All too aptly named, The Mechanic spends most of its time observing the machinery of assassination. The taciturn central character, played with customary impassiveness by Jason Statham, does eventually experience a cognitive awakening that could almost be called an emotion. But the movie is most concerned with engineering a series of encounters between hard objects — bullets, blades, screwdrivers — and soft flesh.
Nominally, The Mechanic is a remake of a 1972 Charles Bronson picture. But the movie is crisp and contemporary enough to inaugurate another franchise for Statham, who has starred in three Transporter movies, among many other showcases for his hard physique and harder demeanor.
This time, Statham is Arthur Bishop, a hit man with superhuman finesse and a perpetually unshaven mug. He works for a highly corporate assassination bureau — world headquarters in a Chicago skyscraper — that specializes in murders that can’t be classified as homicides. Arthur’s victims appear to have drowned, or had heart attacks, maybe drunk too many Red Bulls. (Actually, that last one is my invention, though I wouldn’t put it past the film.)

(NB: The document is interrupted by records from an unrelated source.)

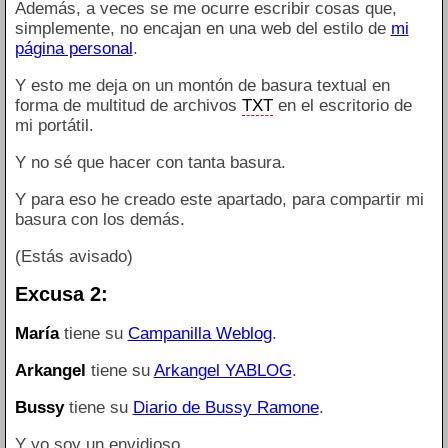
Además, a veces se me ocurre escribir cosas que,
simplemente, no encajan en una web del estilo de
mi
página personal
.
Y esto me deja on un montón de basura textual en
forma de multitud de archivos
TXT
en el escritorio de
mi portátil.
Y no sé que hacer con tanta basura.
Y para eso he creado este apartado, para compartir mi
basura con los demás.
(Estás avisado)
Excusa 2:
María
tiene su
Campanilla Weblog
.
Arkangel
tiene su
Arkangel YABLOG
.
Bussy
tiene su
Diario de Bussy Ramone
.
Y yo soy un envidioso.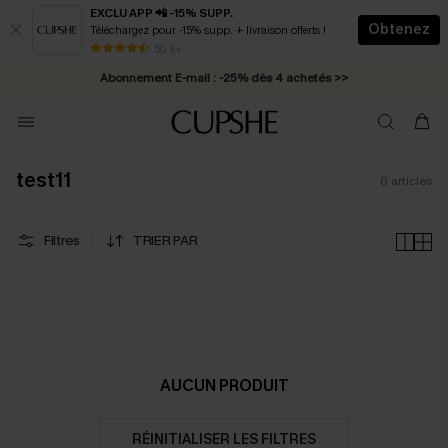
EXCLU APP 📲 -15% SUPP.
Obtenez
Téléchargez pour -15% supp. + livraison offerts !
* Livraison éclair 2-3 jours ouvrés >>
50 k+
Abonnement E-mail : -25% dès 4 achetés >>
test11
0
articles
Filtres
TRIER PAR
AUCUN PRODUIT
RÉINITIALISER LES FILTRES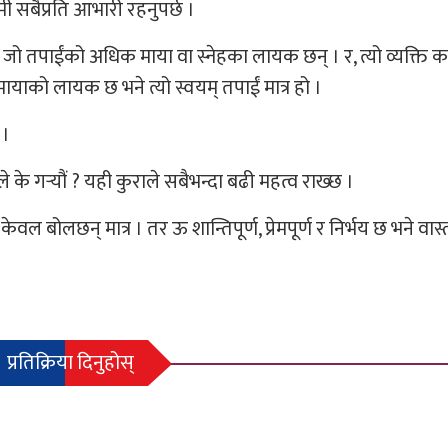
ी सबैप्रति आभारी रहनुपर्छ ।
हुन्छ, जो तपाईंको अधिक माया वा स्नेहका लायक छन् । र, त्यो व्यक्ति क
 मायाको लायक छ भने त्यो स्वयम् तपाईं मात्र हो ।
 ।
े के गर्‍यौं ? यही कुराले सबैभन्दा बढी महत्व राख्छ ।
 बोलछन् मात्र । तर ऊ शान्तिपूर्ण, प्रेमपूर्ण र निर्भय छ भने वास्
प्रतिक्रिया दिनुहोस्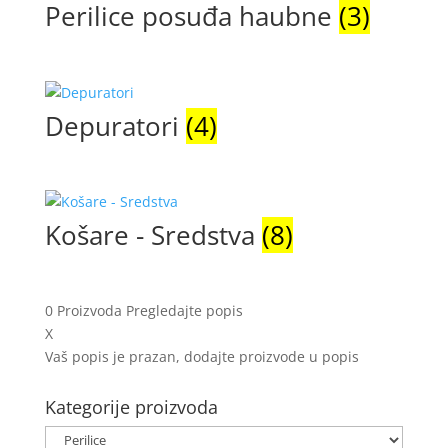
Perilice posuđa haubne
(3)
Depuratori
(4)
Košare - Sredstva
(8)
0
Proizvoda
Pregledajte popis
X
Vaš popis je prazan, dodajte proizvode u popis
Kategorije proizvoda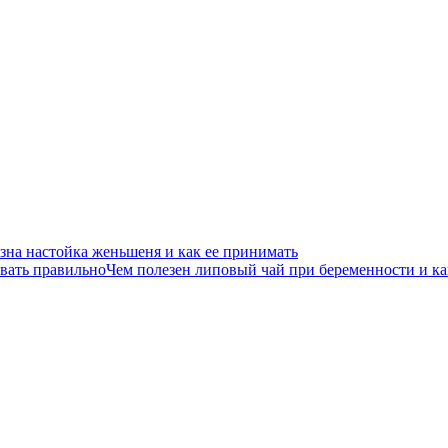
зна настойка женьшеня и как ее принимать
Чем полезен липовый чай при беременности и ка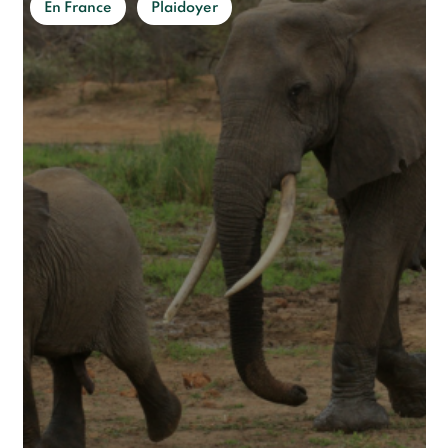
En France
Plaidoyer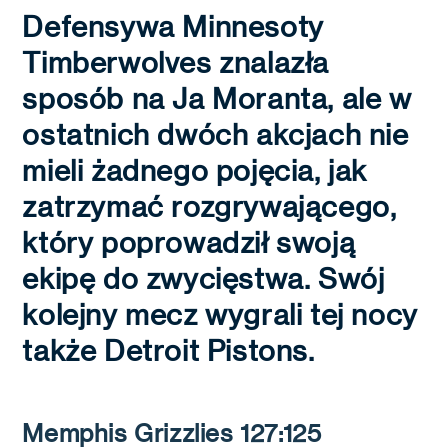
Defensywa Minnesoty
Timberwolves znalazła
sposób na Ja Moranta, ale w
ostatnich dwóch akcjach nie
mieli żadnego pojęcia, jak
zatrzymać rozgrywającego,
który poprowadził swoją
ekipę do zwycięstwa. Swój
kolejny mecz wygrali tej nocy
także Detroit Pistons.
Memphis Grizzlies 127:125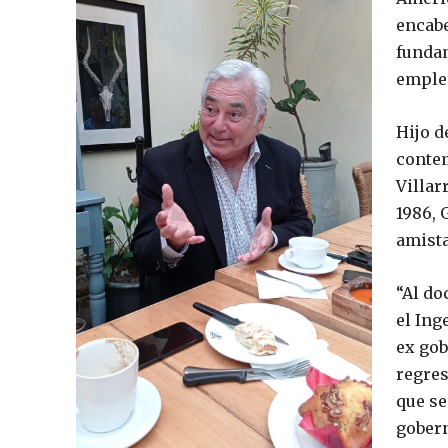
encabe
fundam
empleo
Hijo d
conte
Villar
1986, 
amista
“Al do
el Ing
ex gob
regres
que se
gober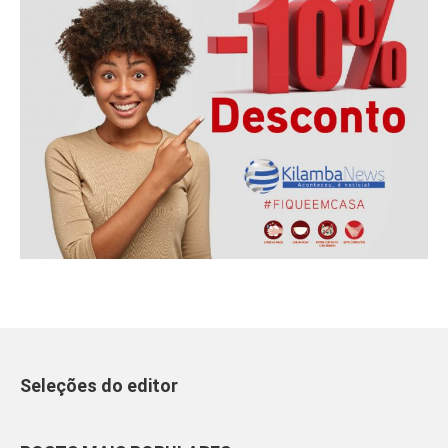
Seleções do editor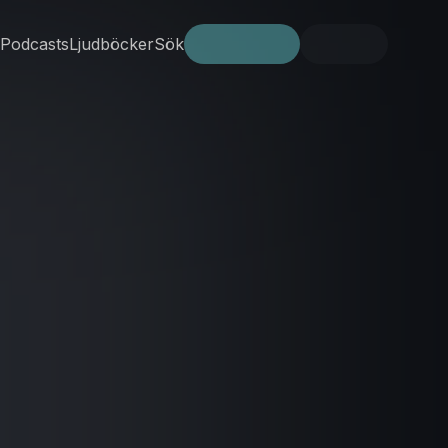
Podcasts
Ljudböcker
Sök
Prova gratis
Logga in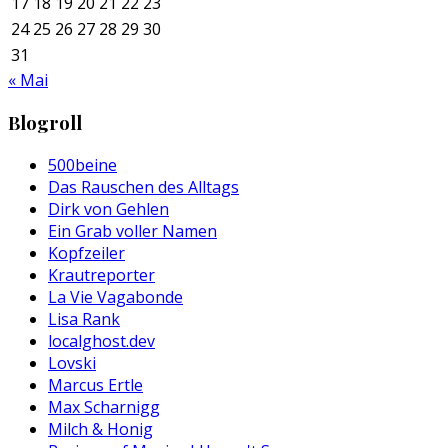
17
18
19
20
21
22
23
24
25
26
27
28
29
30
31
« Mai
Blogroll
500beine
Das Rauschen des Alltags
Dirk von Gehlen
Ein Grab voller Namen
Kopfzeiler
Krautreporter
La Vie Vagabonde
Lisa Rank
localghost.dev
Lovski
Marcus Ertle
Max Scharnigg
Milch & Honig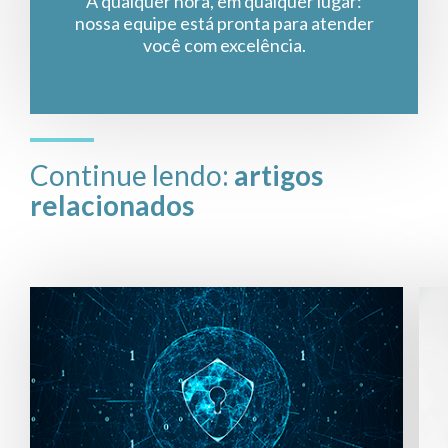
A qualquer hora, em qualquer lugar:
nossa equipe está pronta para atender
você com excelência.
Continue lendo:
artigos
relacionados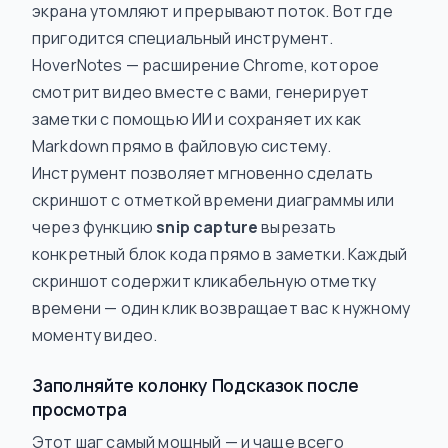
экрана утомляют и прерывают поток. Вот где
пригодится специальный инструмент.
HoverNotes — расширение Chrome, которое
смотрит видео вместе с вами, генерирует
заметки с помощью ИИ и сохраняет их как
Markdown прямо в файловую систему.
Инструмент позволяет мгновенно сделать
скриншот с отметкой времени диаграммы или
через функцию
snip capture
вырезать
конкретный блок кода прямо в заметки. Каждый
скриншот содержит кликабельную отметку
времени — один клик возвращает вас к нужному
моменту видео.
Заполняйте колонку Подсказок после
просмотра
Этот шаг самый мощный — и чаще всего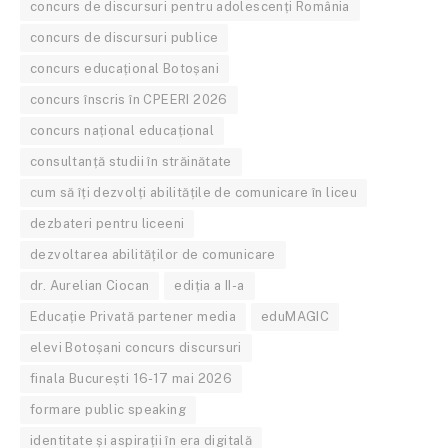
concurs de discursuri pentru adolescenți România
concurs de discursuri publice
concurs educațional Botoșani
concurs înscris în CPEERI 2026
concurs național educațional
consultanță studii în străinătate
cum să îți dezvolți abilitățile de comunicare în liceu
dezbateri pentru liceeni
dezvoltarea abilităților de comunicare
dr. Aurelian Ciocan
ediția a II-a
Educație Privată partener media
eduMAGIC
elevi Botoșani concurs discursuri
finala București 16-17 mai 2026
formare public speaking
identitate și aspirații în era digitală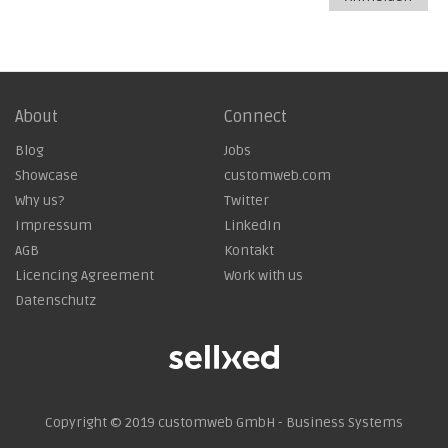
About
Connect
Blog
Jobs
Showcase
customweb.com
Why us?
Twitter
Impressum
LinkedIn
AGB
Kontakt
Licencing Agreement
Work with us
Datenschutz
Copyright © 2019
customweb GmbH - Business Systems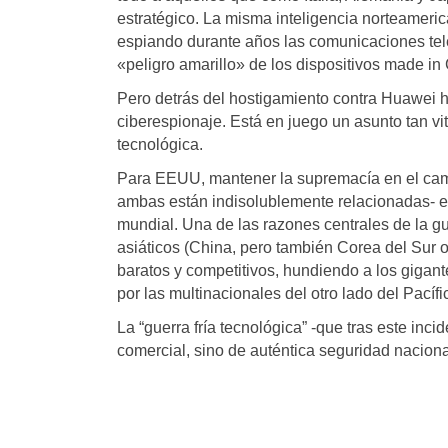
estratégico. La misma inteligencia norteameri
espiando durante años las comunicaciones tele
«peligro amarillo» de los dispositivos made in
Pero detrás del hostigamiento contra Huawei 
ciberespionaje. Está en juego un asunto tan v
tecnológica.
Para EEUU, mantener la supremacía en el campo 
ambas están indisolublemente relacionadas- e
mundial. Una de las razones centrales de la g
asiáticos (China, pero también Corea del Sur
baratos y competitivos, hundiendo a los gigan
por las multinacionales del otro lado del Pacífi
La “guerra fría tecnológica” -que tras este inc
comercial, sino de auténtica seguridad naciona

Arthur’s longtime mentor is Harry McKenna, a wheelchair-using military veteran (and a zesty cameo for Donald Sutherland). The murder corporation’s CEO — known simply as Dean, portrayed by Tony Goldwyn and looking amusingly like Timothy Geithner — decrees that McKenna must be dispatched. After the deed is done, Arthur experiences a twinge of empathy for McKenna’s screw-up of a son, Steve (Ben Foster).
Like most movie hit men, Arthur has no human attachments (although he does always visit the same hooker). No one ever visits the tasteful bachelor pad, hidden in a Louisiana bayou, where Arthur proves his discernment by listening to Schubert on a high-end sound system, complete with vacuum-tube amplifier.